- _WORK ITEM_
Swap "y-axis" for "vertical axis" everywhere it occurs in the entries below, leave all other text unchanged, and leave the pictures out.

○ ○ ○

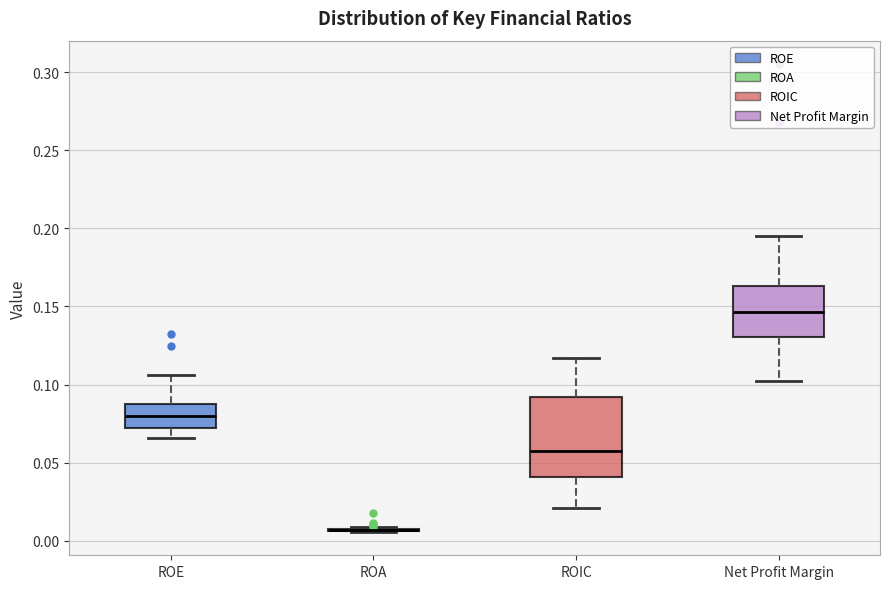

Reading left to right, read every box against the y-axis: the position of its median line, the range the box covers, and the ends of its whiskers. The values are not printed on the chart, so give them approximately, as read against the axis.

ROE: median 0.080, box 0.070 to 0.090, whiskers 0.065 to 0.105
ROA: box collapsed to a line at 0.005, whiskers 0.005 to 0.010
ROIC: median 0.055, box 0.040 to 0.090, whiskers 0.020 to 0.115
Net Profit Margin: median 0.145, box 0.130 to 0.165, whiskers 0.100 to 0.195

○ ○ ○

- _SOLUTION_
Reading left to right, read every box against the vertical axis: the position of its median line, the range the box covers, and the ends of its whiskers. The values are not printed on the chart, so give them approximately, as read against the axis.

ROE: median 0.080, box 0.070 to 0.090, whiskers 0.065 to 0.105
ROA: box collapsed to a line at 0.005, whiskers 0.005 to 0.010
ROIC: median 0.055, box 0.040 to 0.090, whiskers 0.020 to 0.115
Net Profit Margin: median 0.145, box 0.130 to 0.165, whiskers 0.100 to 0.195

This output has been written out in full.